[Data records]
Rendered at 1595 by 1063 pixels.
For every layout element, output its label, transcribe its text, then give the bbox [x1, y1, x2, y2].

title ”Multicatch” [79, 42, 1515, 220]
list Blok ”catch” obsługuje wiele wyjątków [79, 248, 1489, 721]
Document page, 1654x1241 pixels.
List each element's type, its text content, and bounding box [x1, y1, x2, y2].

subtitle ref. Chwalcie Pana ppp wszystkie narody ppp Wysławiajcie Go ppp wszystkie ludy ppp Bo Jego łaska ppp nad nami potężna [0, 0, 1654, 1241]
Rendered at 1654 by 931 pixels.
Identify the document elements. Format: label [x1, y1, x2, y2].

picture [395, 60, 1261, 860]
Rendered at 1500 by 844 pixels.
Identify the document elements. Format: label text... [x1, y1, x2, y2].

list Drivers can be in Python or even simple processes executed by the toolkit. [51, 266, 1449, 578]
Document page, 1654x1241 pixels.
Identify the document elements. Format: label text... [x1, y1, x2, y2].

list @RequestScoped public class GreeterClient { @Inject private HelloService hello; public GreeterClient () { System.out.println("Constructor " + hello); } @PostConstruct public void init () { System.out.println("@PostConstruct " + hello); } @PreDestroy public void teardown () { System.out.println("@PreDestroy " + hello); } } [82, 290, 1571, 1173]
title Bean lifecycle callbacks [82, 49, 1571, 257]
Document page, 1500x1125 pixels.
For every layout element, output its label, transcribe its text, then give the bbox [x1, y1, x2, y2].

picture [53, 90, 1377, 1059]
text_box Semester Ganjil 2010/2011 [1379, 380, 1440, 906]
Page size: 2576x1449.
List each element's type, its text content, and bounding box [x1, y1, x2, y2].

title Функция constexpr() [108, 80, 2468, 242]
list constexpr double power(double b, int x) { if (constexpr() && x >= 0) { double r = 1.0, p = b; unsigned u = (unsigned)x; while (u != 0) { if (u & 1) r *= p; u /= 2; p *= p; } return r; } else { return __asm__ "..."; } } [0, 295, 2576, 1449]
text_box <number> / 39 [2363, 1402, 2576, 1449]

## WHAT YOU NEED TO DO
Can you lay out the stretch of the material from the line containing "Rendered at 1654 by 931 pixels." through the line containing "list Drivers can" as a numbered list, leaving out any blank lines?

## ANSWER
1. Rendered at 1654 by 931 pixels.
2. Identify the document elements. Format: label [x1, y1, x2, y2].
3. picture [395, 60, 1261, 860]
4. Rendered at 1500 by 844 pixels.
5. Identify the document elements. Format: label text... [x1, y1, x2, y2].
6. list Drivers can be in Python or even simple processes executed by the toolkit. [51, 266, 1449, 578]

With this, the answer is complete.